• Given task: List every line of the material below that contains the string "second".

• Recorded data:
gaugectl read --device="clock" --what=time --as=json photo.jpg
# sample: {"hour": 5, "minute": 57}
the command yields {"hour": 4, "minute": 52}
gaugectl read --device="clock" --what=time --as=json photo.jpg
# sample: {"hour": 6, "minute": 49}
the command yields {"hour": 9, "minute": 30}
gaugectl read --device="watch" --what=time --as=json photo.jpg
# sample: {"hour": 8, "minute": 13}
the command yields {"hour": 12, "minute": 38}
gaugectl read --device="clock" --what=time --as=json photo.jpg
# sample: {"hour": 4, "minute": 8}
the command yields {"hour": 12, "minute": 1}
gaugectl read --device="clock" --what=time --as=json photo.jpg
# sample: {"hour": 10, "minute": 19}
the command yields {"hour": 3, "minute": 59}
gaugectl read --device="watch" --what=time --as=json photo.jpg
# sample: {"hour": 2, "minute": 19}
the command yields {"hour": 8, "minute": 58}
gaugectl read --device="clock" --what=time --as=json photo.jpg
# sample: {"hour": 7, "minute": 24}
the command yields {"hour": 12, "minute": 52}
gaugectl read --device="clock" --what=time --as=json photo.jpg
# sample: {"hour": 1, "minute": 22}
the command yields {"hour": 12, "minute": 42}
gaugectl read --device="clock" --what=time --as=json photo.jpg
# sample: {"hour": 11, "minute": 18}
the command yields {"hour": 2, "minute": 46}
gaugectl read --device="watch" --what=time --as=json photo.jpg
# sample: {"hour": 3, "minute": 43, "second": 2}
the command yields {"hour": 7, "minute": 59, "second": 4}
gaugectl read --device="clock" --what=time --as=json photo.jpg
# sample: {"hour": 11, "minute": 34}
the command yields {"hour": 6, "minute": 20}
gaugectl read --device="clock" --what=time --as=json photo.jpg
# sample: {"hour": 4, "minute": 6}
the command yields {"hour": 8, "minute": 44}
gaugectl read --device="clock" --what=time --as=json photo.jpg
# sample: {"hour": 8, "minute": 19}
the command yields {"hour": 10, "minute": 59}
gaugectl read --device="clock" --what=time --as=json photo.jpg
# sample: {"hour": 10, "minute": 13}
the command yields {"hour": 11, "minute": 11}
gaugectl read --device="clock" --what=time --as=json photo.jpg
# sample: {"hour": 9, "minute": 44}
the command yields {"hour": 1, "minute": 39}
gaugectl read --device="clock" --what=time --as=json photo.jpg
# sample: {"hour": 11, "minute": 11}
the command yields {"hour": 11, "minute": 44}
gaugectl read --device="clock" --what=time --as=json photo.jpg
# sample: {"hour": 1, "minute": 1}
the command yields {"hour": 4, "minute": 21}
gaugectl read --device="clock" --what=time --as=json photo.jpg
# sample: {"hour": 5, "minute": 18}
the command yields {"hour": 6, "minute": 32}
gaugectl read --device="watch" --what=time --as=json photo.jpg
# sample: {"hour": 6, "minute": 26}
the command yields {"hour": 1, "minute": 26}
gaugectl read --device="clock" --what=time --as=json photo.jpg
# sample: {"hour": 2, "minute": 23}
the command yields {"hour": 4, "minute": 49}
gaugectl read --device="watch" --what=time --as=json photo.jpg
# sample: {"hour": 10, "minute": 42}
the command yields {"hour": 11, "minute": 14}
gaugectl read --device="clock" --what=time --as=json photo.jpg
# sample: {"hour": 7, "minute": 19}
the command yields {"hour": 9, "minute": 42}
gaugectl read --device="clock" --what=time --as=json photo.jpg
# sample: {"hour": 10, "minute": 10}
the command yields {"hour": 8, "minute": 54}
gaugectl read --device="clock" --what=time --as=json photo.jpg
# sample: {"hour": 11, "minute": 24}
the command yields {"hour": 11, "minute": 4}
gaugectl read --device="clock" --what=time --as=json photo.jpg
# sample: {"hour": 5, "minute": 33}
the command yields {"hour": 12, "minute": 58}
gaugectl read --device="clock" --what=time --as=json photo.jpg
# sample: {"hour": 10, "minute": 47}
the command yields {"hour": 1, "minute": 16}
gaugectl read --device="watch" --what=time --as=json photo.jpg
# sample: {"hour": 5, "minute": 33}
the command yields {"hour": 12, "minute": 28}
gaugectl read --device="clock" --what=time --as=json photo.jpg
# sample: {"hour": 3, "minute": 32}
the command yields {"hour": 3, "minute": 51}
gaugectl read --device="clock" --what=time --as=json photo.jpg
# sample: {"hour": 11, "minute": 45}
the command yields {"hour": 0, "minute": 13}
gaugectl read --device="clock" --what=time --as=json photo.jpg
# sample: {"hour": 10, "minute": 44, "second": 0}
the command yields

• Correct result:
# sample: {"hour": 3, "minute": 43, "second": 2}
the command yields {"hour": 7, "minute": 59, "second": 4}
# sample: {"hour": 10, "minute": 44, "second": 0}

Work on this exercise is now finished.